- _What to produce_
Continue the forum post about scheduling TVM operators across two GPUs, starting right after its last line.

- _Source text_
□ □ □ □

I’m interested in heterogeneous execution on multiple GPU, the basic idea is to schedule different ops to different GPU.
What I expected was:
- GPU-0 executes ‘sigmoid’ and ‘tanh’
- GPU-1 executes ‘nn.dense’
However, the result seems that all the operators are executed on GPU-0, as I observed that only the GPU-0 is busy even if I place all ops to the GPU-1
Any comments and suggestions are greatly appreciated.
The code is referenced from [Heterogeneous execution examle]
annotated_ops_list_gpu0 = {"sigmoid", "tanh"}
annotated_relay_ops_gpu0 = [tvm.relay.op.get(op) for op in annotated_ops_list_gpu0]
annotated_ops_list_gpu1 = {"nn.dense"}
annotated_relay_ops_gpu1 = [tvm.relay.op.get(op) for op in annotated_ops_list_gpu1]
class ScheduleDense(ExprMutator):
def __init__(self, device_0, device_1):
self.device_0 = device_0
self.device_1 = device_1
super(ScheduleDense, self).__init__()

□ □ □ □

- _Data excerpts_
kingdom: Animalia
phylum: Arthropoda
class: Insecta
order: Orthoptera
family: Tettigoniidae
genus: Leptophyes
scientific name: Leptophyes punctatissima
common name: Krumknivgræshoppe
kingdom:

□ □ □ □

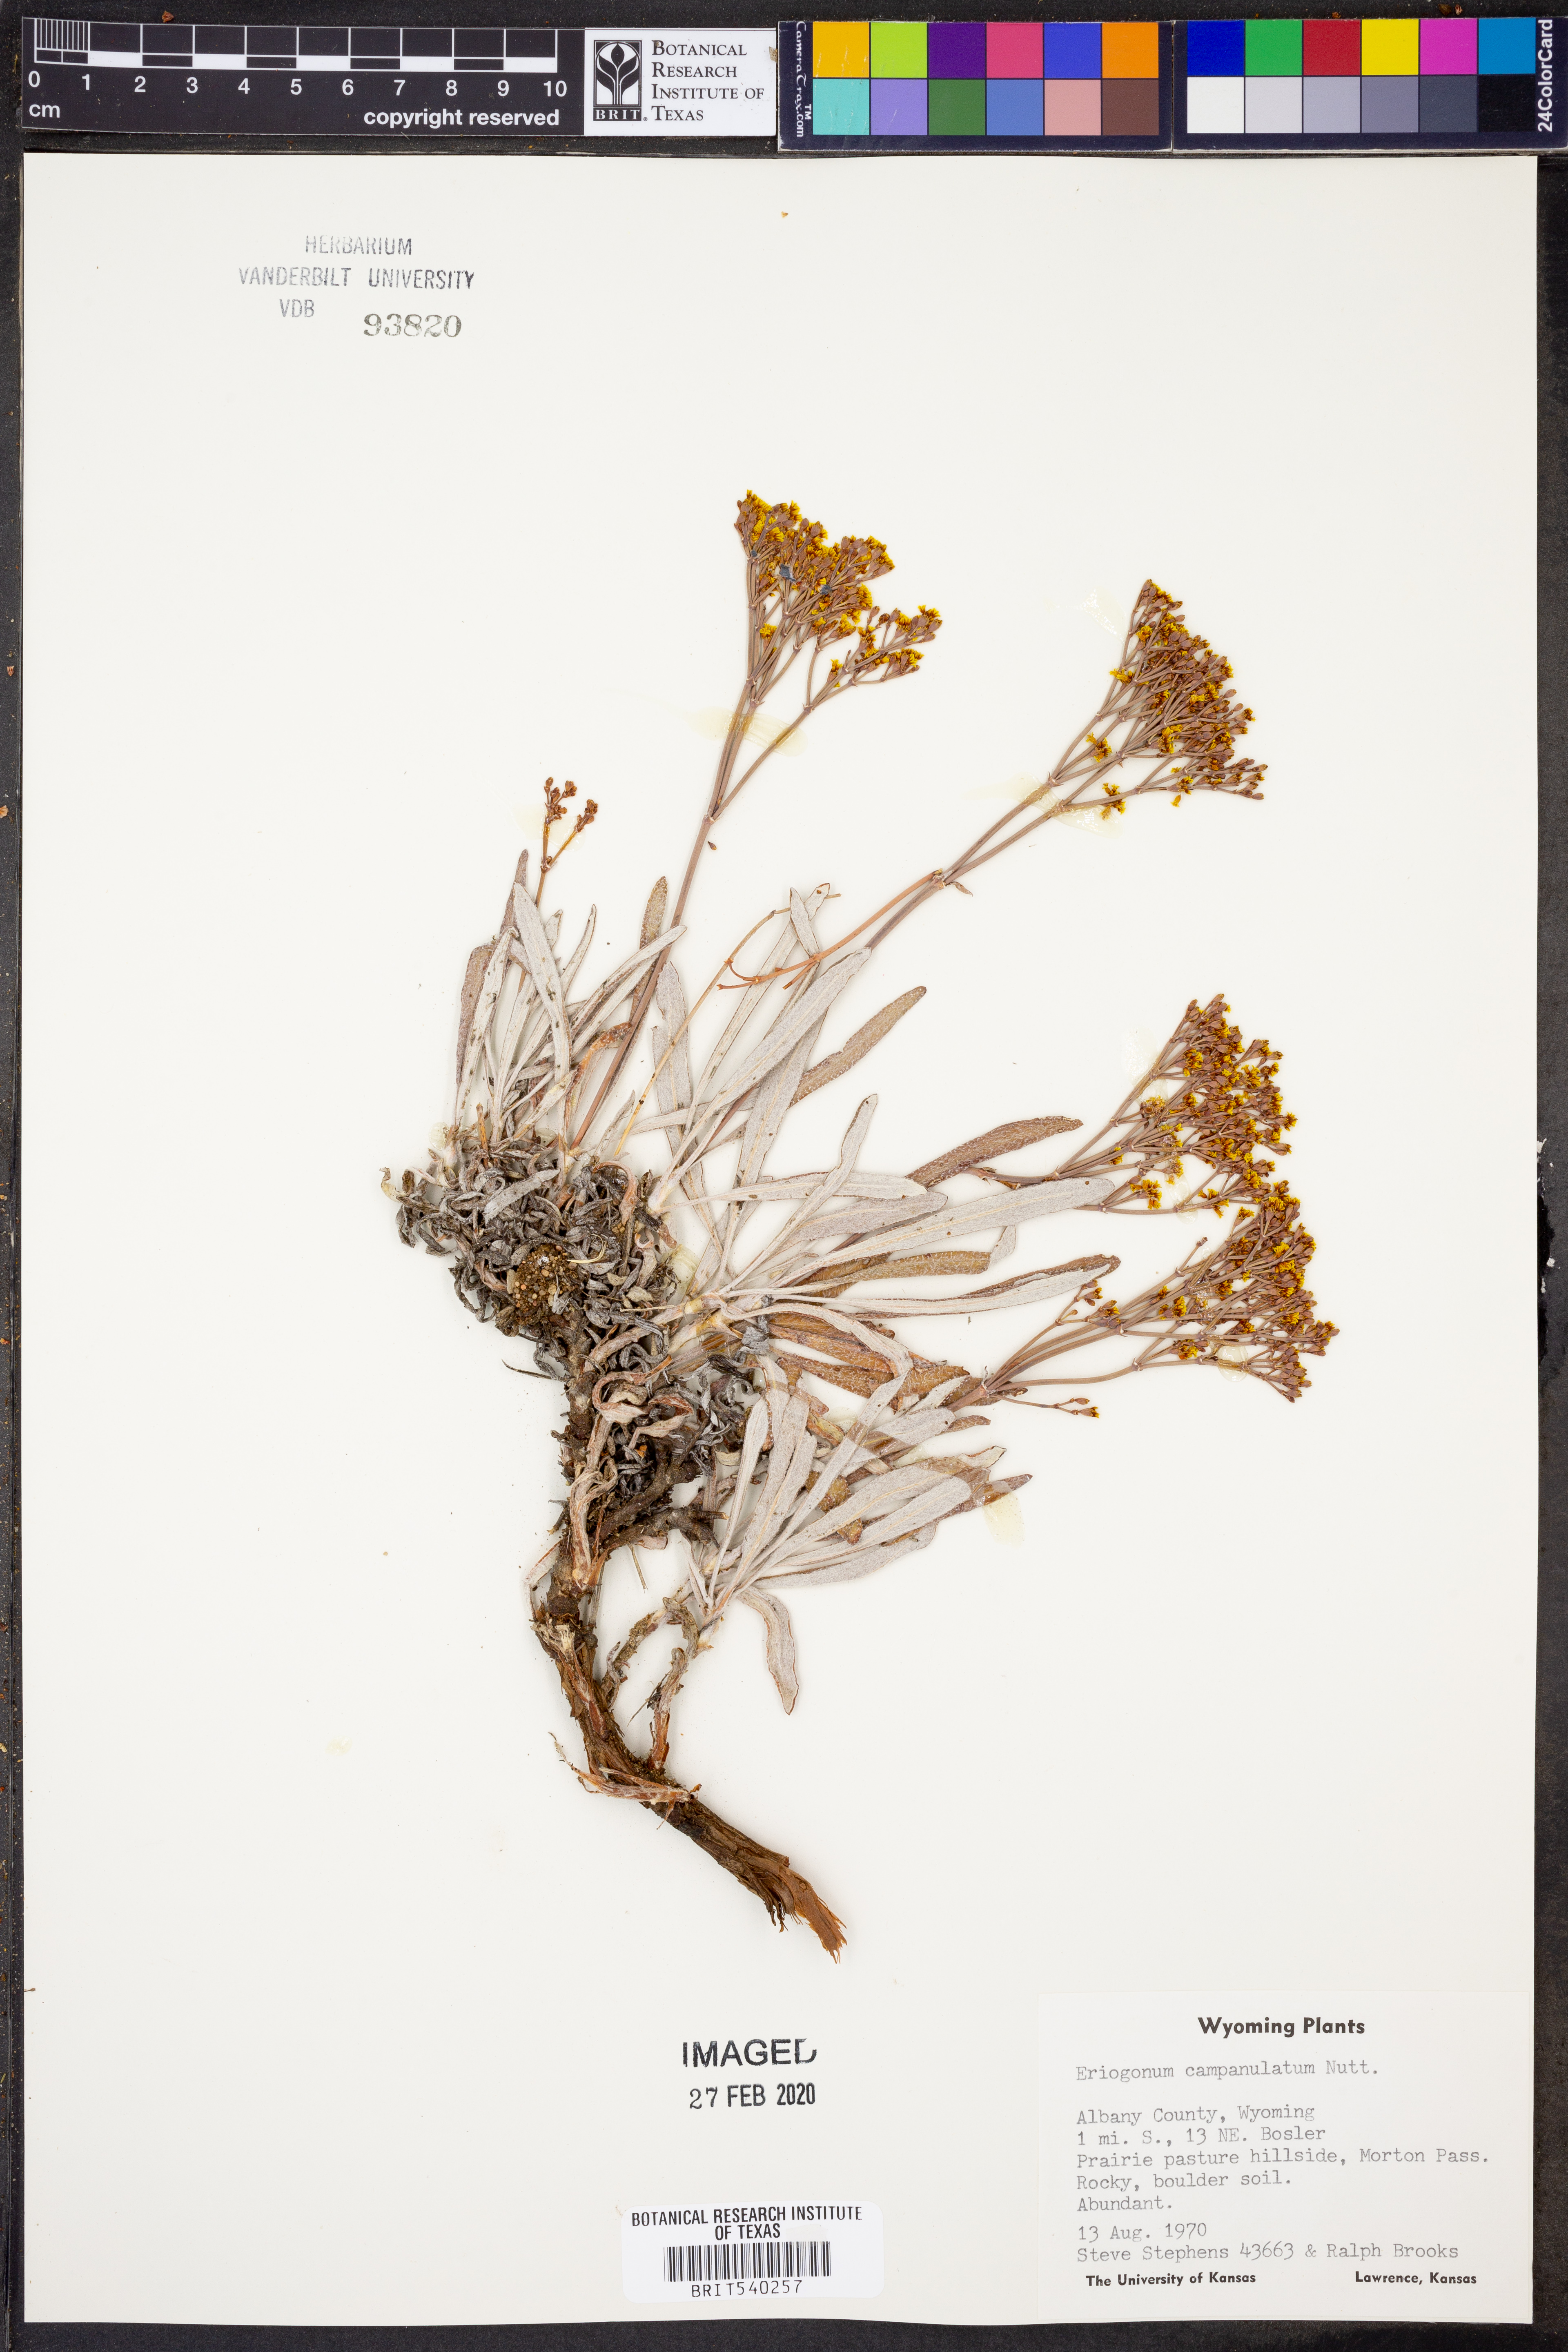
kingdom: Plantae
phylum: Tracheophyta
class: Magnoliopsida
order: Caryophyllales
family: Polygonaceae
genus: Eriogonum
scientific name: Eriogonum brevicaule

□ □ □ □

- _Answer section_
def visit_call(self, expr):
visit = super().visit_call(expr)
if expr.op in annotated_relay_ops_gpu0:
return relay.annotation.on_device(visit, self.device_1)
elif expr.op in annotated_relay_ops_gpu1:
return relay.annotation.on_device(visit, self.device_1)
else:
return visit
def schedule_dense_on_gpu(expr):
sched = ScheduleDense(tvm.gpu(2), tvm.gpu(1))
return sched.visit(expr)